Ziegler avait fait valoir que le « sujet » politique du procès de Hunter Biden et le don de Vera d'« au moins 1 600 $ » à la campagne 2020 du père du plaignant étaient plus que suffisants pour exiger la récusation, étant donné des questions raisonnables quant à savoir si le juge pouvait être impartial dans le contexte des républicains de la Chambre. enquête de mise en accusation .
Mais Almadani a déclaré que les accusés, dont Ziegler et sa société ICU LLC, faisant affaire sous le nom de site Web Marco Polo qui a publié le « Biden Laptop Report », n'ont montré « aucune preuve de partialité » de la part de Vera « découlant de facteurs extrajudiciaires ».
Ziegler, qui travaillait auparavant pour l'ancien conseiller commercial de Trump, Peter Navarro, en tant que directeur associé du Bureau de la politique commerciale et manufacturière, a été poursuivi en justice par Hunter Biden en septembre dernier pour avoir prétendument « piraté » une « sauvegarde cryptée d'un iPhone ».
Biden a allégué que Ziegler, qu'il a qualifié de « fanatique », et ICU LLC se sont livrés à « des activités illégales pour faire avancer son programme de droite » et « ont mené une campagne soutenue, désarticulée et obsédée contre le plaignant et toute la famille Biden pendant plus de deux ans ».
Selon Biden, cela a abouti à « l'accès, la falsification, la manipulation, l'altération, la copie et l'endommagement de données informatiques qu'ils ne possèdent pas et qu'ils prétendent avoir obtenues en piratant les données de l'iPhone du demandeur et en parcourant une copie du disque dur de ce qu'ils prétendent être l'ordinateur « portable » du demandeur.
Ziegler, qualifiant cette poursuite de poursuite stratégique de représailles contre la participation publique (poursuite SLAPP) inadmissible en vertu de la loi californienne, a tenté de faire valoir que le plaignant s'en prenait à et cherchait à punir l'exercice d'une activité protégée par le premier amendement, à savoir la publication « d'informations, de médias et de courriels provenant des fichiers du tristement célèbre « ordinateur portable Biden ».
Mais malheureusement pour les accusés, Vera a rejeté jeudi les contestations de Ziegler concernant la compétence, la qualité pour agir et le lieu.
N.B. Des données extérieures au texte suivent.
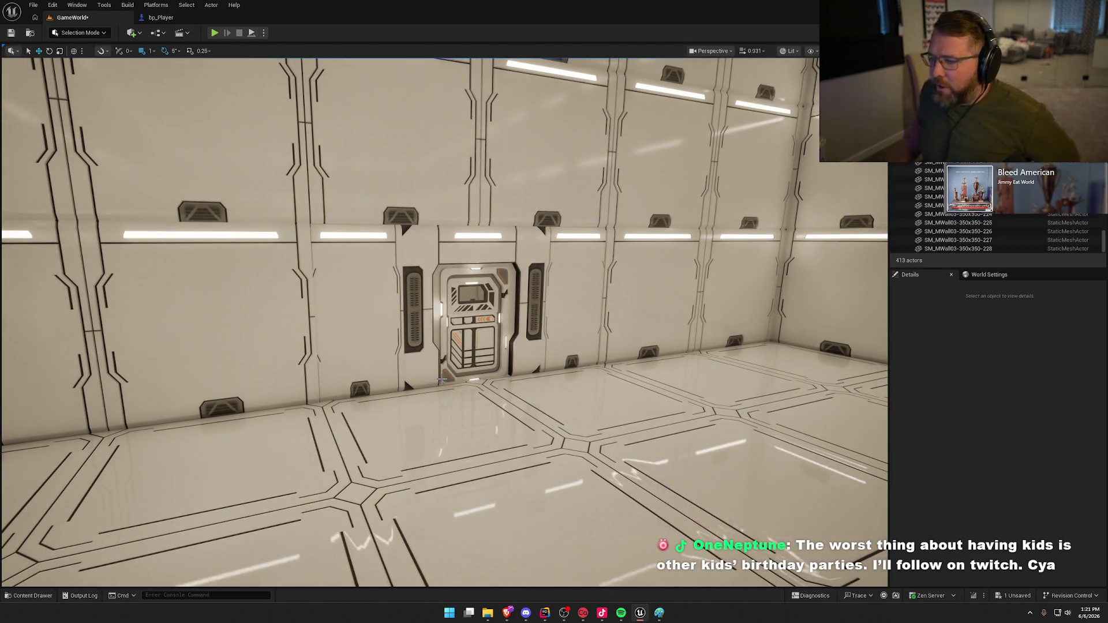
pyautogui.moveTo(636, 339); pyautogui.dragTo(636, 300)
Le juge n’a pas non plus estimé que Biden avait omis de formuler une réclamation en vertu du Loi sur la fraude et les abus informatiques .
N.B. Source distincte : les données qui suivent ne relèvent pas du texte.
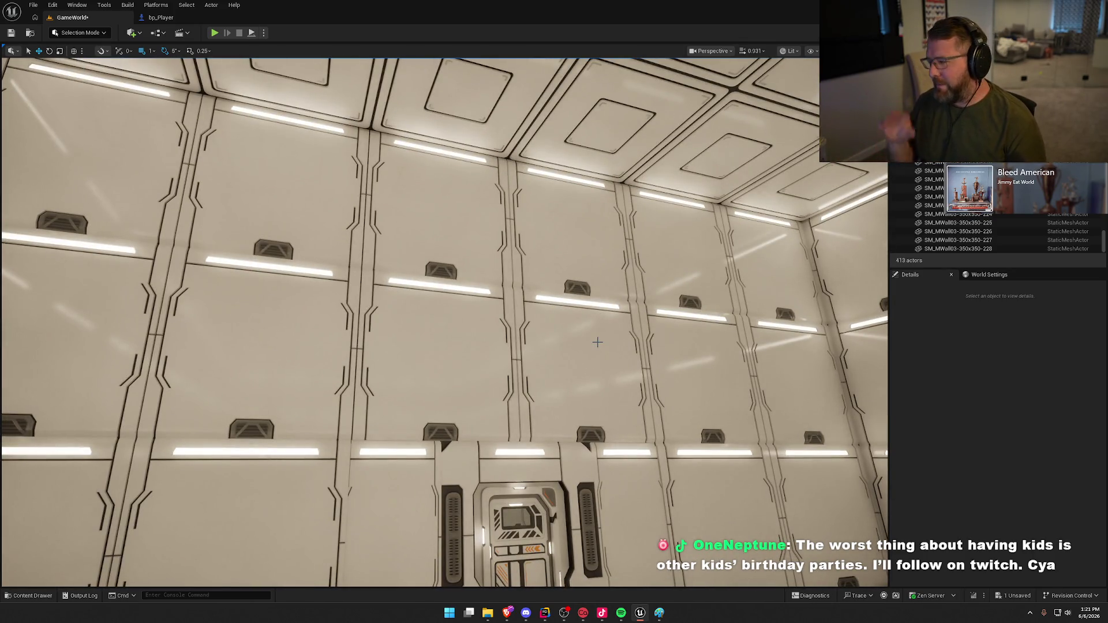
# - Select the panel above the door and locate its SM_MWall03-350x350-1 mesh in the asset library
pyautogui.click(409, 321)
pyautogui.press('ctrl+b')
Inscrivez-vous à la loiEn conclusion, Vera a déclaré que les arguments de la défense anti-SLAPP ont également échoué pour une raison simple et directe.
'La loi anti-SLAPP ne s'applique tout simplement pas' aux réclamations fédérales, a déclaré le juge. «S'il en était autrement, tout piratage de données d'une personnalité publique serait un jeu équitable.» Ce n’est pas ce que permet la loi californienne anti-SLAPP.